»»

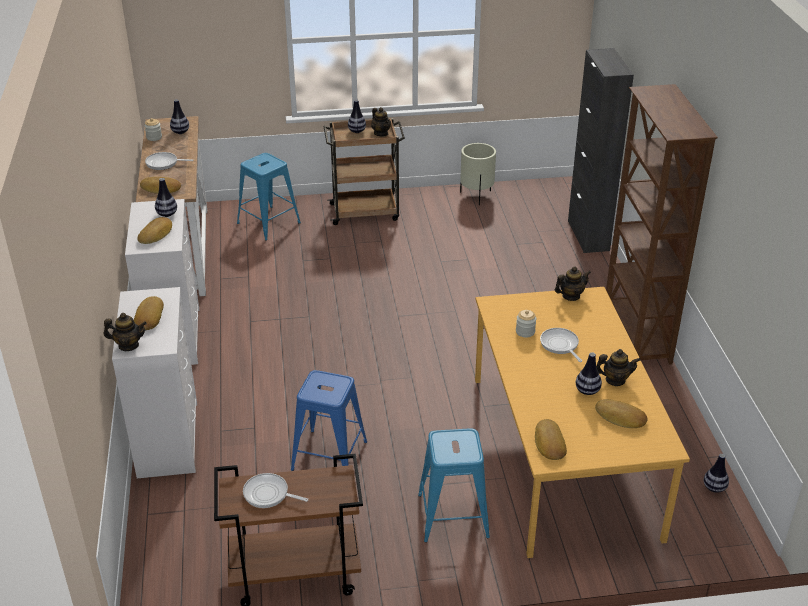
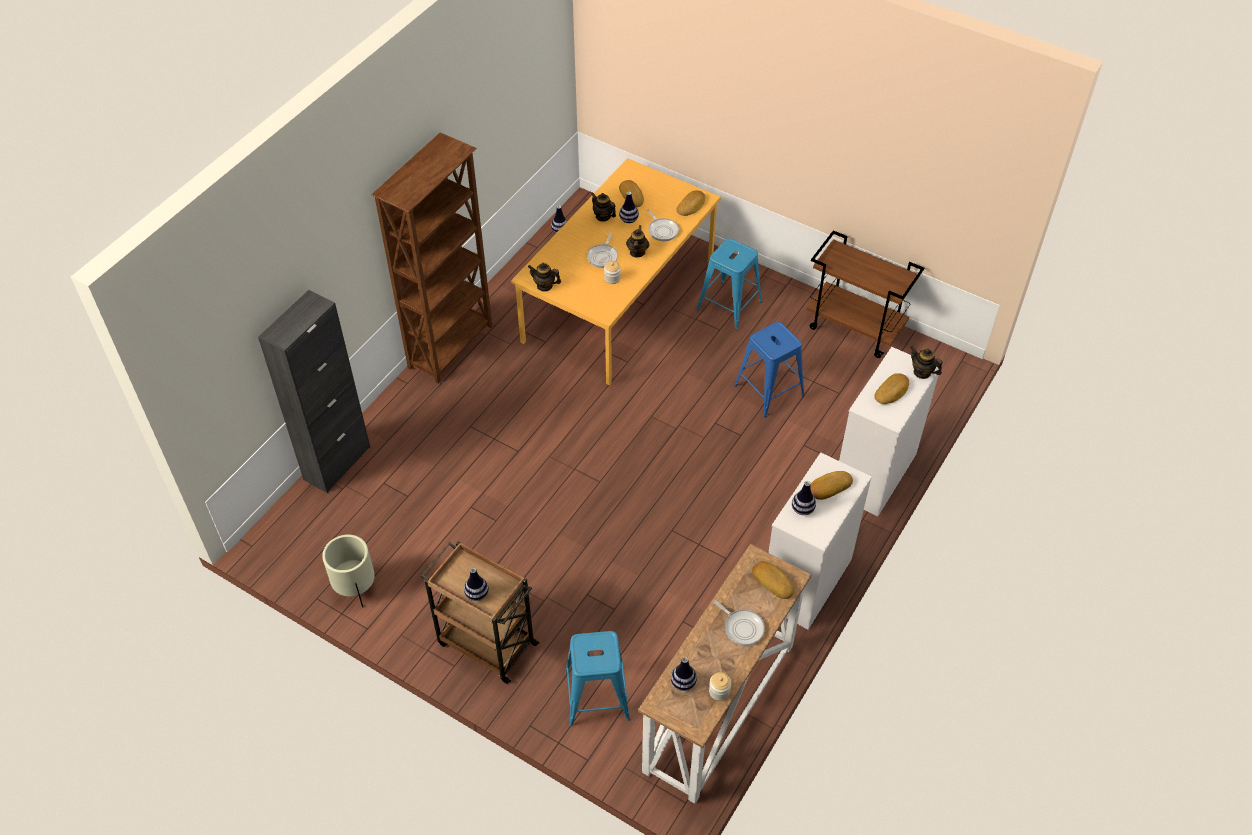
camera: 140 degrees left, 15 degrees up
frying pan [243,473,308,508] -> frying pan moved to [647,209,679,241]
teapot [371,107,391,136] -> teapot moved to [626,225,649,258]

««
»»

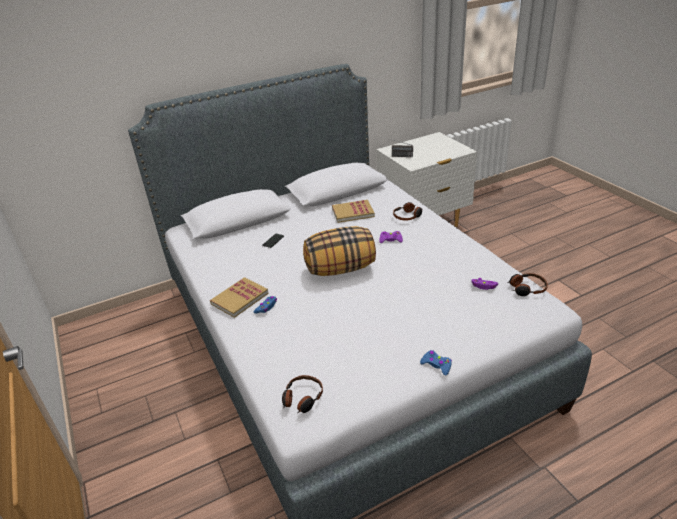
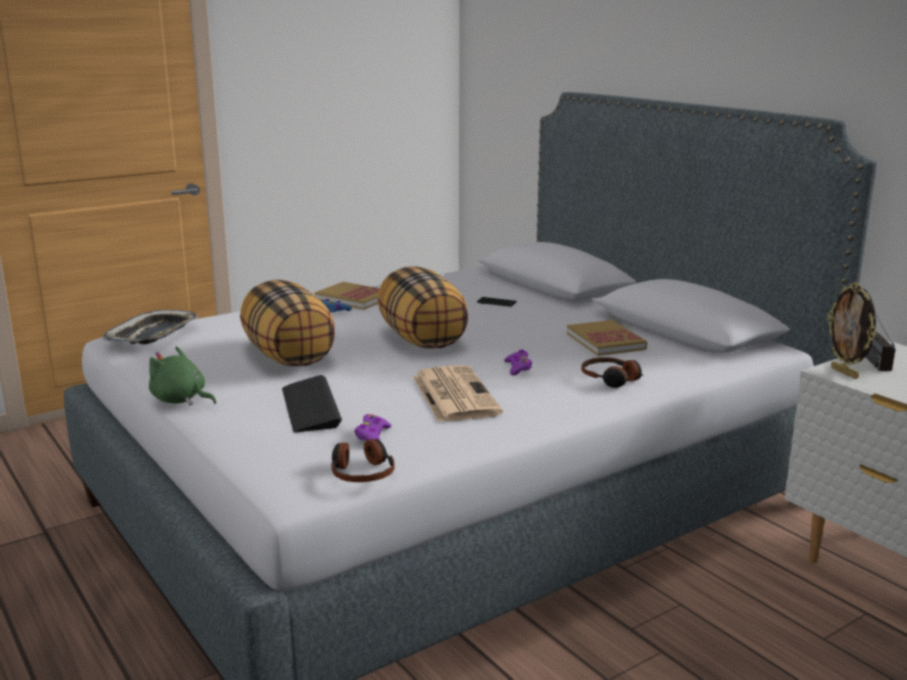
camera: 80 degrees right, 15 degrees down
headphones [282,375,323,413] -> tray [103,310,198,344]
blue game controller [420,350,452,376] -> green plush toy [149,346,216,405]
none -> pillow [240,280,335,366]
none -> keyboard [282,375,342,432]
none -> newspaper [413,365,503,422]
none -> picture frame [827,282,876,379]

««
»»

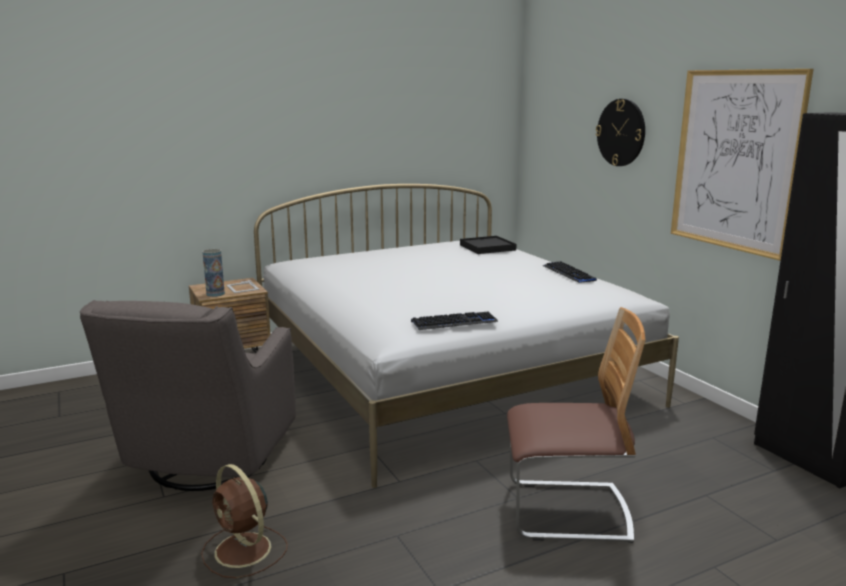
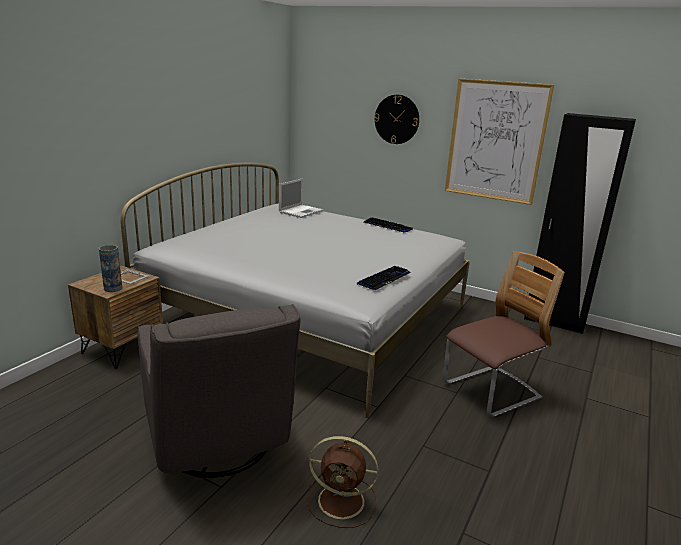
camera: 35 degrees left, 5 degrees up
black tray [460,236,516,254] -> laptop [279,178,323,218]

««

Task to carry out: From the entries above, extract only the lines running from the one containing "frying pan [243,473,308,508]" through the one containing "teapot [371,107,391,136] ->", inclusive.

Your solution:
frying pan [243,473,308,508] -> frying pan moved to [647,209,679,241]
teapot [371,107,391,136] -> teapot moved to [626,225,649,258]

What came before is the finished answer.